Labor Market Data – Sounds Good, but it Isn’t

Normally record job openings would signal a burgeoning economy, but not when you combine it with flat hires, record quit rates, low unemployment, and low labor force participation.

  • Job openings surged back to record levels at 11.5 million.
  • Quit rates also reverted back to record levels at 3%.
  • However, hires are flat at 6.5 million as employers struggle to place jobs.
  • While the number of workers on the sidelines in unemployment are now below pre-pandemic levels.
  • And inflation is at a multi-decade high.

This seems like a new recipe for a recession. Unfortunately, there is no certain way around it other than to drive more workers into the labor force participation pool.

April Jobs Report – Job Postings Activity

The market challenges certainly impacted posting activity. April job postings were 2.8 million down 12.6% from April 2021. This marks the fourth consecutive month in 2022 where postings were less than last year as shown below.

  • 72% of Q1 jobs are shown as estimated to be filled based on ad status.
  • Reposting rates are already at 34% which will likely trend to more than 40% when most of the jobs are filled.
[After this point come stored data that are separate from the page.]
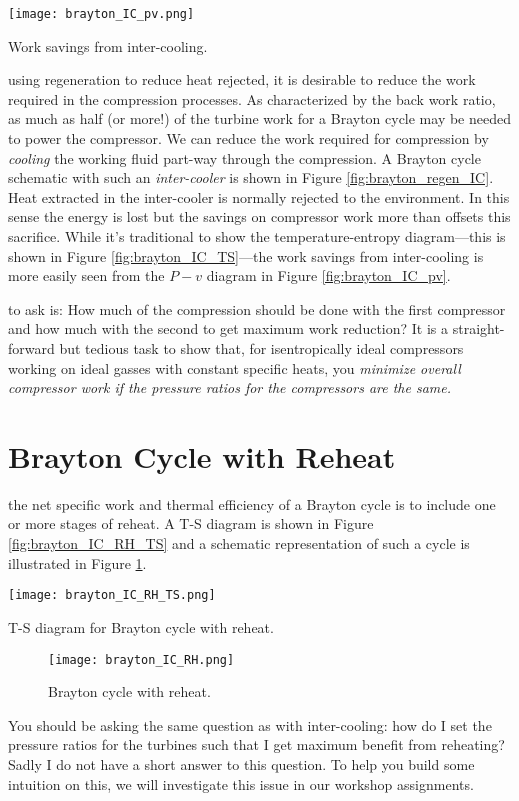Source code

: \begin{marginfigure}
\texttt{[image: brayton\_IC\_pv.png]}
\caption{Work savings from inter-cooling.}
\label{fig:brayton_IC_pv}
\end{marginfigure}
 using regeneration to reduce heat rejected, it is desirable to reduce the work required in the compression processes.  As characterized by the back work ratio, as much as half (or more!) of the turbine work for a Brayton cycle may be needed to power the compressor.  We can reduce the work required for compression by \emph{cooling} the working fluid part-way through the compression.  A Brayton cycle schematic with such an \emph{inter-cooler} is shown in Figure \ref{fig:brayton_regen_IC}. Heat extracted in the inter-cooler is normally rejected to the environment.  In this sense the energy is lost but the savings on compressor work more than offsets this sacrifice.  While it's traditional to show the temperature-entropy diagram---this is shown in Figure \ref{fig:brayton_IC_TS}---the work savings from inter-cooling is more easily seen from the $P-v$ diagram in Figure \ref{fig:brayton_IC_pv}. 



 to ask is: How much of the compression should be done with the first compressor and how much with the second to get maximum work reduction?  It is a straight-forward but tedious task to show that, for isentropically ideal compressors working on ideal gasses with constant specific heats, you \emph{minimize overall compressor work if the pressure ratios for the compressors are the same.}  


\section{Brayton Cycle with Reheat}


 the net specific work and thermal efficiency of a Brayton cycle is to include one or more stages of reheat.  A T-S diagram is shown in Figure \ref{fig:brayton_IC_RH_TS} and a schematic representation of such a cycle is illustrated in Figure \ref{fig:brayton_IC_RH}.
\begin{marginfigure}
\texttt{[image: brayton\_IC\_RH\_TS.png]}
\caption{T-S diagram for Brayton cycle with reheat.}
\label{fig:brayton_IC_RH_TS}
\end{marginfigure}

\begin{figure}
\texttt{[image: brayton\_IC\_RH.png]}
\caption{Brayton cycle with reheat.}
\label{fig:brayton_IC_RH}
\end{figure}

You should be asking the same question as with inter-cooling: how do I set the pressure ratios for the turbines such that I get maximum benefit from reheating?  Sadly I do not have a short answer to this question. To help you build some intuition on this, we will investigate this issue in our workshop assignments.


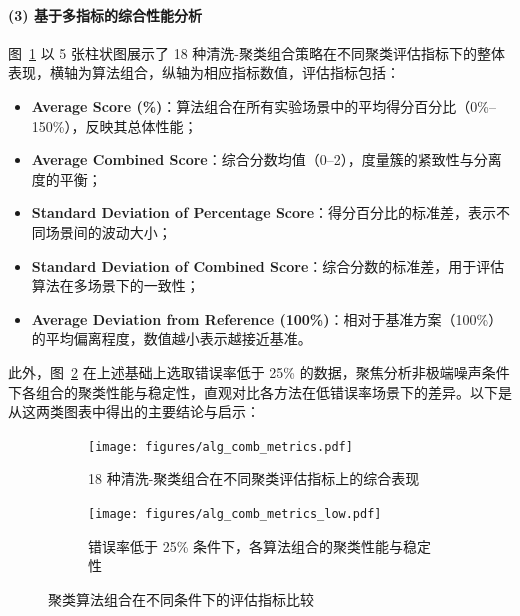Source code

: \documentclass[10pt]{article} %
\numberwithin{equation}{section}
\begin{document}
\paragraph{(3) 基于多指标的综合性能分析}
图~\ref{fig:alg_comb_metrics} 以 5 张柱状图展示了 18 种清洗-聚类组合策略在不同聚类评估指标下的整体表现，横轴为算法组合，纵轴为相应指标数值，评估指标包括：
\begin{itemize}
    \item \textbf{Average Score (\%)}：算法组合在所有实验场景中的平均得分百分比（0\%--150\%），反映其总体性能；
    \item \textbf{Average Combined Score}：综合分数均值（0--2），度量簇的紧致性与分离度的平衡；
    \item \textbf{Standard Deviation of Percentage Score}：得分百分比的标准差，表示不同场景间的波动大小；
    \item \textbf{Standard Deviation of Combined Score}：综合分数的标准差，用于评估算法在多场景下的一致性；
    \item \textbf{Average Deviation from Reference (100\%)}：相对于基准方案（100\%）的平均偏离程度，数值越小表示越接近基准。
\end{itemize}

此外，图~\ref{fig:alg_comb_metrics_low} 在上述基础上选取错误率低于 25\% 的数据，聚焦分析非极端噪声条件下各组合的聚类性能与稳定性，直观对比各方法在低错误率场景下的差异。以下是从这两类图表中得出的主要结论与启示：

\begin{figure}[htbp]
    \centering
    \setlength{\abovecaptionskip}{5pt}  %
    \setlength{\belowcaptionskip}{5pt}  %

    \begin{subfigure}{1.0\linewidth}  %
        \centering
        \texttt{[image: figures/alg\_comb\_metrics.pdf]}
        \caption{18 种清洗-聚类组合在不同聚类评估指标上的综合表现}
        \label{fig:alg_comb_metrics}
    \end{subfigure}

    \vspace{1em}  %

    \begin{subfigure}{1.0\linewidth}  %
        \centering
        \texttt{[image: figures/alg\_comb\_metrics\_low.pdf]}
        \caption{错误率低于 25\% 条件下，各算法组合的聚类性能与稳定性}
        \label{fig:alg_comb_metrics_low}
    \end{subfigure}

    \caption{聚类算法组合在不同条件下的评估指标比较}
    \label{fig:alg_comb_metrics_comparison}
\end{figure}
\vspace{-10pt}
\end{document}

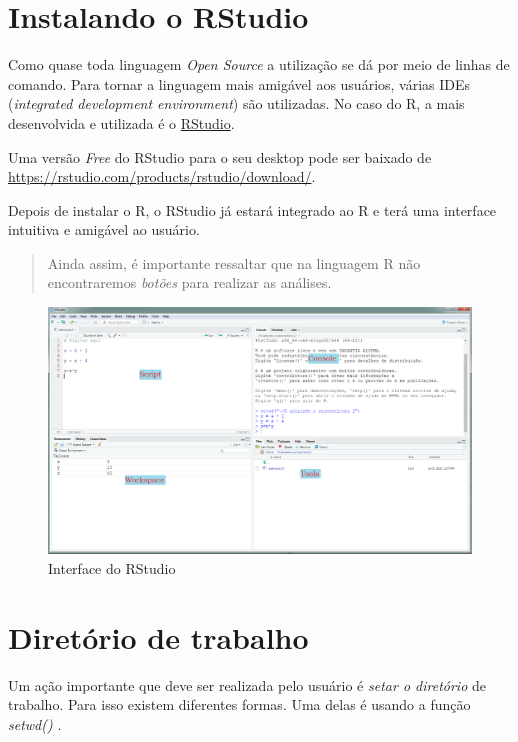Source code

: \documentclass[
]{book}
\begin{document}
\hypertarget{instalando-o-rstudio}{%
\section{Instalando o RStudio}\label{instalando-o-rstudio}}

Como quase toda linguagem \emph{Open Source} a utilização se dá por meio de linhas de comando. Para tornar a linguagem mais amigável aos usuários, várias IDEs (\emph{integrated development environment}) são utilizadas. No caso do R, a mais desenvolvida e utilizada é o \href{https://rstudio.com/products/rstudio/}{RStudio}.

Uma versão \emph{Free} do RStudio para o seu desktop pode ser baixado de \url{https://rstudio.com/products/rstudio/download/}.

Depois de instalar o R, o RStudio já estará integrado ao R e terá uma interface intuitiva e amigável ao usuário.

\begin{quote}
Ainda assim, é importante ressaltar que na linguagem R não encontraremos \emph{botões} para realizar as análises.
\end{quote}

\begin{figure}
\includegraphics[width=0.9\linewidth]{Figuras/RStudio} \caption{Interface do RStudio}\label{fig:rstudio}
\end{figure}

\hypertarget{diretuxf3rio-de-trabalho}{%
\section{Diretório de trabalho}\label{diretuxf3rio-de-trabalho}}

Um ação importante que deve ser realizada pelo usuário é \emph{setar o diretório} de trabalho. Para isso existem diferentes formas. Uma delas é usando a função \emph{setwd()} .
\end{document}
This means that nearly 1 in 2 jobs had to have a repeat ad posted.
  • Nearly 1 in 4 jobs in Q1 and thus far in Q2 have been marked as urgent. This is the highest urgency rate since the second quarter of last year.
  • Days for open postings was flat in April compared to March at 87.09 days. However, the number of open jobs at the end of April was down 13.6%. There has been some modest improvement in filling jobs but the early April returns indicate some significant challenges for Q2.
  • Remote rates continue to increase with permanent remote rates at 2.6% and hybrid rates at nearly 1%. Remote work activity remains concentrated in information, finance and insurance sectors. However, hybrid arrangements are continuing to evolve in other sectors.
  • Ad compensation was flat in Q1, but early indications are that compensation levels are rising with May job postings up over 3%.

 

 

Employee Sentiment and Ratings Continue Free Fall

We posted last month about the decline in worker satisfaction and employer reputation. This trend is continuing thus far into the second quarter. We curated over 310,000 reviews in April from Indeed® and Glassdoor® in our TalentView Employer Reputation Insights solution and applied text analytics for sentiment scoring and opinion mining.

Ratings

Ratings declined across all Indeed and Glassdoor categories in April. All categories with the exception of job security are lower than since the start of the pandemic. Work-life balance has shown the biggest decline.
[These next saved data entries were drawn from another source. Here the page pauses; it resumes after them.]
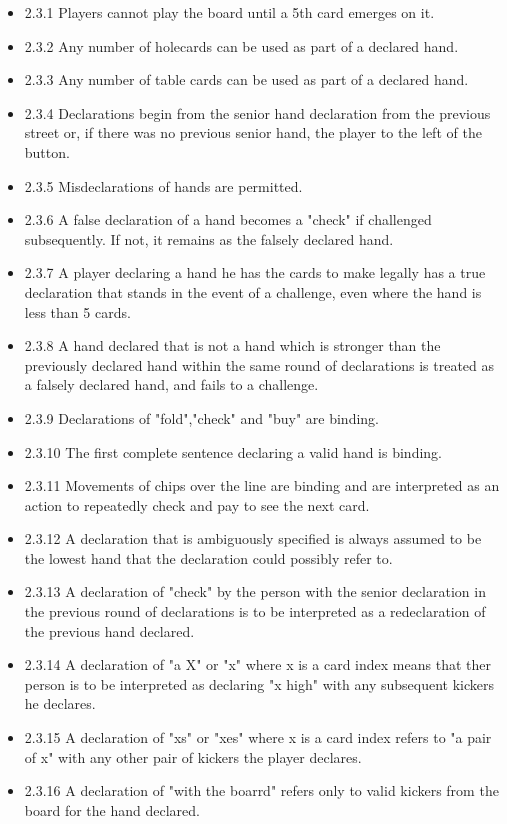 \documentclass[a4paper,12pt]{article}
\begin{document}
\begin{itemize}
\item 2.3.1 Players cannot play the board until a 5th card emerges on it.
\item 2.3.2 Any number of holecards can be used as part of a declared hand.
\item 2.3.3 Any number of table cards can be used as part of a declared hand.
\item 2.3.4 Declarations begin from the senior hand declaration from the previous street or, if there was no previous senior hand, the player to the left of the button.
\item 2.3.5 Misdeclarations of hands are permitted.
\item 2.3.6 A false declaration of a hand becomes a "check" if challenged subsequently. If not, it remains as the falsely declared hand.
\item 2.3.7 A player declaring a hand he has the cards to make legally has a true declaration that stands in the event of a challenge, even where the hand is less than 5 cards.
\item 2.3.8 A hand declared that is not a hand which is stronger than the previously declared hand within the same round of declarations is treated as a falsely declared hand, and fails to a challenge.
\item 2.3.9 Declarations of "fold","check" and "buy" are binding.
\item 2.3.10 The first complete sentence declaring a valid hand is binding.
\item 2.3.11 Movements of chips over the line are binding and are interpreted as an action to repeatedly check and pay to see the next card.
\item 2.3.12 A declaration that is ambiguously specified is always assumed to be the lowest hand that the declaration could possibly refer to.
\item 2.3.13 A declaration of "check" by the person with the senior declaration in the previous round of declarations is to be interpreted as a redeclaration of the previous hand declared.
\item 2.3.14 A declaration of "a X" or "x" where x is a card index means that ther person is to be interpreted as declaring "x high" with any subsequent kickers he declares.
\item 2.3.15 A declaration of "xs" or "xes" where x is a card index refers to "a pair of x" with any other pair of kickers the player declares.
\item 2.3.16 A declaration of "with the boarrd" refers only to valid kickers from the board for the hand declared.

\end{itemize}
\end{document}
TalentView – Employer Reputation Insights – Review Ratings

Employee Sentiment Reveals a Passive Workforce

Ratings can be fickle, but sentiment scoring unlocks patterns in the review text. Using text analytics, we measure the sentiment of each review and categorize it into positive, negative and neutral sentiment. We also then compute a net promoter score, which is the percentage of positive scores over negative scores.
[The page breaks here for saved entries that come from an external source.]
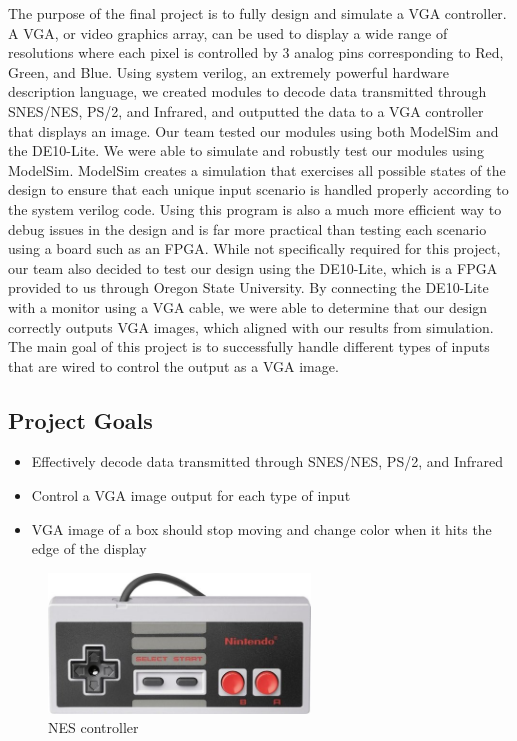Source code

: \documentclass[12pt]{article}
\numberwithin{figure}{subsection}
\begin{document}
The purpose of the final project is to fully design and simulate a VGA controller. A VGA, or video graphics array, can be used to display a wide range of resolutions where each pixel is controlled by 3 analog pins corresponding to Red, Green, and Blue. Using system verilog, an extremely powerful hardware description language, we created modules to decode data transmitted through SNES/NES, PS/2, and Infrared, and outputted the data to a VGA controller that displays an image. Our team tested our modules using both ModelSim and the DE10-Lite. We were able to simulate and robustly test our modules using ModelSim. ModelSim creates a simulation that exercises all possible states of the design to ensure that each unique input scenario is handled properly according to the system verilog code. Using this program is also a much more efficient way to debug issues in the design and is far more practical than testing each scenario using a board such as an FPGA. While not specifically required for this project, our team also decided to test our design using the DE10-Lite, which is a FPGA provided to us through Oregon State University. By connecting the DE10-Lite with a monitor using a VGA cable, we were able to determine that our design correctly outputs VGA images, which aligned with our results from simulation. The main goal of this project is to successfully handle different types of inputs that are wired to control the output as a VGA image.

\subsection{Project Goals}

\begin{itemize}
  \item Effectively decode data transmitted through SNES/NES, PS/2, and Infrared
  \item Control a VGA image output for each type of input
  \item VGA image of a box should stop moving and change color when it hits the edge of the display
\end{itemize}

\begin{figure}[ht]
  \centering
  \includegraphics[width=0.62\textwidth]{nes_controller.jpg}
  \caption{NES controller}
  \label{fig:nes_controller}
\end{figure}
\end{document}
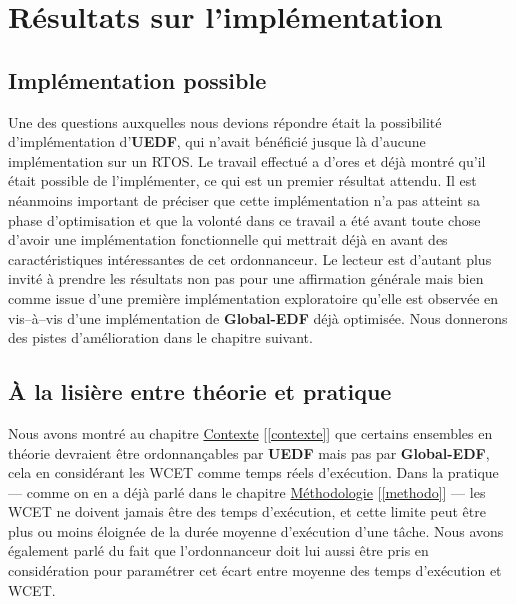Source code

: 
\section{Résultats sur l'implémentation}
\label{resultats}

	\subsection{Implémentation possible}
	
	Une des questions auxquelles nous devions répondre était la possibilité d'implémentation d'\textbf{UEDF}, qui 
	n'avait bénéficié jusque là d'aucune implémentation sur un RTOS.
	Le travail effectué a d'ores et déjà montré qu'il était possible de l'implémenter, ce qui est un premier résultat attendu.
	Il est néanmoins important de préciser que cette implémentation n'a pas atteint sa phase d'optimisation 
	et que la volonté dans ce travail a été avant toute chose d'avoir une implémentation fonctionnelle qui mettrait
	déjà en avant des caractéristiques intéressantes de cet ordonnanceur. 
	Le lecteur est d'autant plus invité à prendre les résultats non pas pour une affirmation générale 
	mais bien comme issue d'une première implémentation 
	\og{}exploratoire\fg{} qu'elle est observée en vis--à--vis d'une implémentation de \textbf{Global-EDF} déjà optimisée. 
	Nous donnerons des pistes d'amélioration dans le chapitre suivant. \newline
	
	\subsection{À la lisière entre théorie et pratique}
	
	Nous avons montré au chapitre \hyperref[contexte]{Contexte} [\ref*{contexte}] 
	que certains ensembles en théorie devraient être 
	ordonnançables par \textbf{UEDF }mais pas par\textbf{ Global-EDF}, cela en considérant les WCET comme 
	temps réels d'exécution. Dans la pratique --- comme on en a déjà parlé dans le chapitre \hyperref[methodo]{Méthodologie} [\ref*{methodo}] --- 
	les WCET ne doivent jamais être des temps d'exécution, et cette limite peut être plus ou moins éloignée 
	de la durée moyenne d'exécution d'une tâche. Nous avons également parlé du fait que l'ordonnanceur doit lui aussi
	être pris en considération pour paramétrer cet écart entre moyenne des temps d'exécution et WCET.\newline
Net promoter score continued the decline as positive reviews continue to decline. But the issue is not disgruntled workers, but passive workers.

  • The number of positive reviews (positive sentiment scoring of .9 or higher) declined to one in four reviews, which is a significant decline from January 2020 when it was one in three reviews.
  • Negative reviews (negative sentiment above .9) creeped up in April, but they are actually down as a percentage from pre-pandemic levels.
  • Net promoter score is down barely in the positive territory at 10. This means that a very small percentage of reviewers are fans of the companies they work for.
  • What is surprising is that neutral reviews are what is driving the decline in net promoter rating. Neutral reviews are the majority of reviews meaning that the reviewer is presenting neither positive or negative views. It could mean they are expressing passive language or simply mixed messages.